Illinois Audubon Cites Shortcomings of Proposed Trap, Neuter, Release Legislation

Legislative Update

SB 641, now in the Illinois House of Representatives, amends the Animal Control Act to provide that money from registration fees from cats and dogs may be used to trap feral cats for spaying or neutering and return to the wild.

The Illinois Audubon Society opposes SB 641 because we feel that programs that seek to reduce feral cat populations via trap, neuter/spay, and release should (1) include provisions that prohibit the release of feral cats near wildlife areas, (2) protect the rights of neighbors potentially affected by the release, and (3) contribute to assessments of whether the program is having a measurable effect in reducing feral cat populations.  SB 641 does not address these concerns and leaves regulation of such programs to the counties in which they would be implemented.
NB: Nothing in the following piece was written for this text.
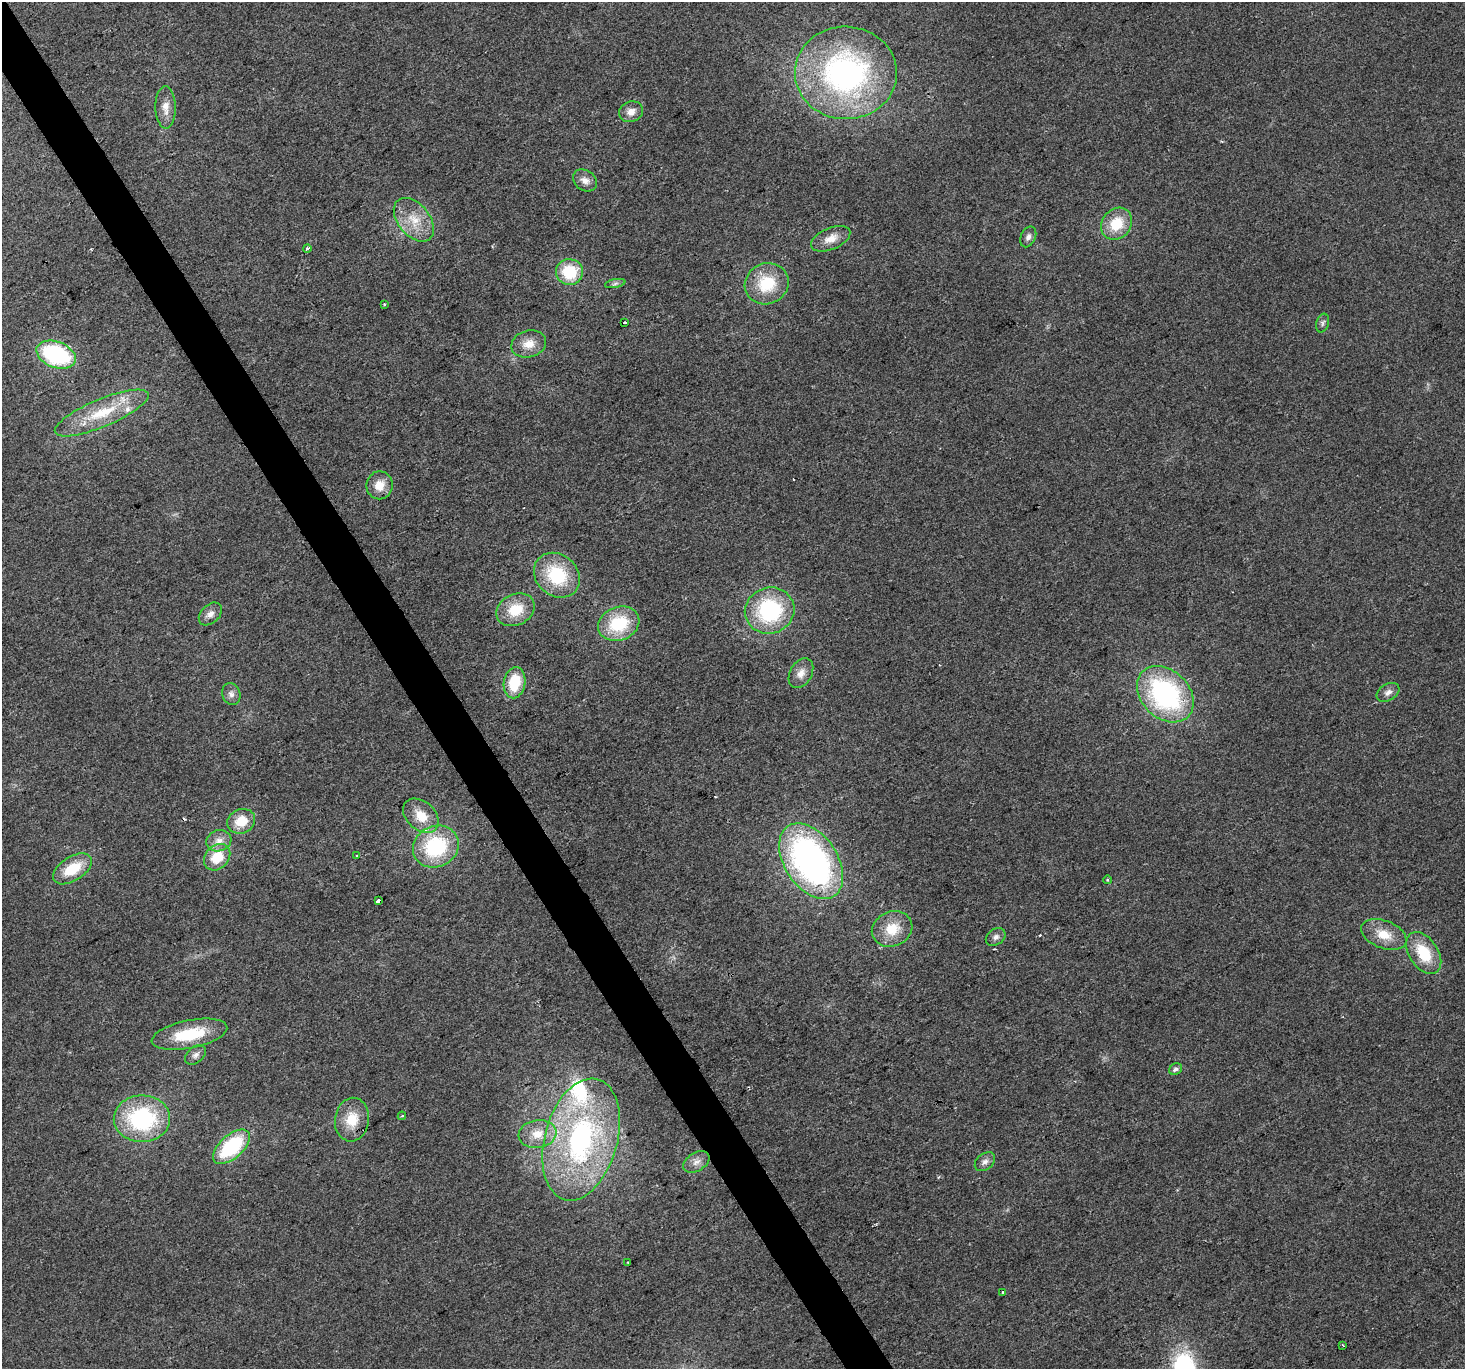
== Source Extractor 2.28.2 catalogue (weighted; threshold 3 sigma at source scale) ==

Members should contact their legislator to express their opinions on this bill. (Find your legislator and contact information here.)


Background on Cat Mortality of Birds and Mammals

  • Cats are a significant source of bird and small mammal mortality. Estimates are that cats may kill more than 1 billion birds per year in the United States.1
  • Unowned (i.e., feral) cats contribute nearly two-thirds of the annual estimated bird mortality and 90% of the estimated annual mammal mortality.1
  • Cats also are believed to be responsible for two-thirds of the injuries seen in birds brought to wildlife rehabilitation centers and 73% of the small mammal admissions.2

Background on the Illinois Public Health and Safety Animal Population Control Act (510 ILCS 92/)
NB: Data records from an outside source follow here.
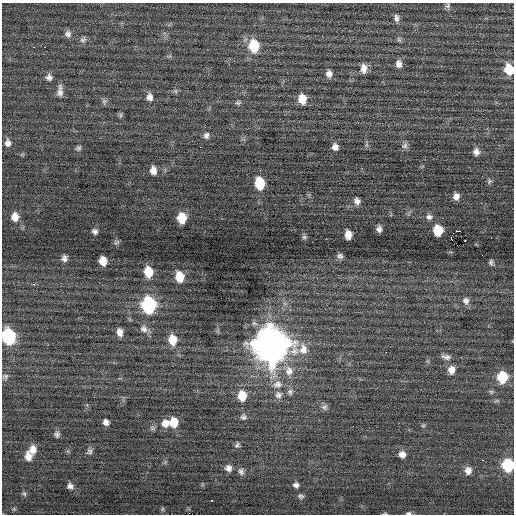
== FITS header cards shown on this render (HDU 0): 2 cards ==
NAXIS1  =                  512 / Axis length
NAXIS2  =                  512 / Axis length

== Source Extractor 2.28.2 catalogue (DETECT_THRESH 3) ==
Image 512 x 512 px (HDU 0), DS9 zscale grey, 1 PNG px = 1 image px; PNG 516 x 516 px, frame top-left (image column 1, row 512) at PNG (2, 3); no overlay
Background 0.0384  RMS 0.7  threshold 2.09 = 3 sigma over >= 5 px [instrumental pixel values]
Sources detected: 94; all 94 listed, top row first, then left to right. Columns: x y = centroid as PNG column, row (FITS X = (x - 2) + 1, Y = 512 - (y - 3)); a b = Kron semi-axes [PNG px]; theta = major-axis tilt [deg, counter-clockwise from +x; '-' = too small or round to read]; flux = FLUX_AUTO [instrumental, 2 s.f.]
  • The Act was established in 2005 to implement an Illinois Public Health and Safety Animal Population Control Program.
  • The purpose of the program was to reduce the population of unwanted and stray dogs and cats in Illinois by encouraging the owners of dogs and cats to have them permanently sexually sterilized and vaccinated, thereby reducing potential threats to public health and safety.
  • Residents of the State who own a dog or cat and who are eligible for the Food Stamp Program or the Social Security Disability Insurance Benefits Program are eligible to participate in the program.
  • The Act also created the Pet Population Control Fund which holds money generated from public safety fines collected as provided in the Animal Control Act, from the sale of Pet Friendly license, and from voluntary contributions and which can be used to sterilize and vaccinate dogs and cats in this State pursuant to the program, to promote the sterilization program, and to educate the public about the importance of spaying and neutering.

SENATE BILL 641

  • Adds “spay, neuter, and vaccinate feral cats in programs recognized by the county or a municipality” to the allowable uses for the pet population control funds.
  • The existing allowable uses are (1) spay, neuter, vaccinate, or sterilize adopted dogs or cats; and (2) spay, neuter, or vaccinate dogs or cats owned by low income county residents who are eligible for the Food Stamp Program or Social Security Disability Benefits Program.

1 Loss, S.R., Will, T., Marra, P. P. (2013), The impact of free-ranging domestic cats on wildlife of the United States. Nature Communications 4:1396

2 Mcruer, D.L., Gray, L.C., Horne, L.A. and Clark, E.E. (2017), Free-roaming cat interactions with wildlife admitted to a wildlife hospital. Journal of Wildlife Management 81:163–173.

4 thoughts on “Illinois Audubon Cites Shortcomings of Proposed Trap, Neuter, Release Legislation

  1. Thank you for sharing the Illinois Audubon’s humane position on this bill! TNR is cruelty to animals. Homeless cats live hard lives full of fear and die from disease, being hit by cars, freezing, being torn apart by dogs and other predators, and are often cruelly killed by people who consider them a nuisance . Before dying, they torment and kill native animals who are having a hard time surviving human encroachment and environmental degradation. Tax dollars shouldn’t subsidize cruelty to animals!

  2. The IL Legislature has a lot more pressing problems than trying to figure out how to release unwanted pets into the environment. They should focus less resources on finding new ways to harm wildlife and redirect that effort to doing their actual job. There needs to be accountability for groups that support this measure and consequences for the congressmen that support this effort (not just limited to this bill) by their votes in committee and on the floor.

  3. Amen, Mr. George. I love my two little terriers very much and if I were given the option to either euthanize or release them in the wild, euthanizing them is – hand’s down – the only choice. The cruel death which awaits domestic animals in the wild is the definition of inhumane.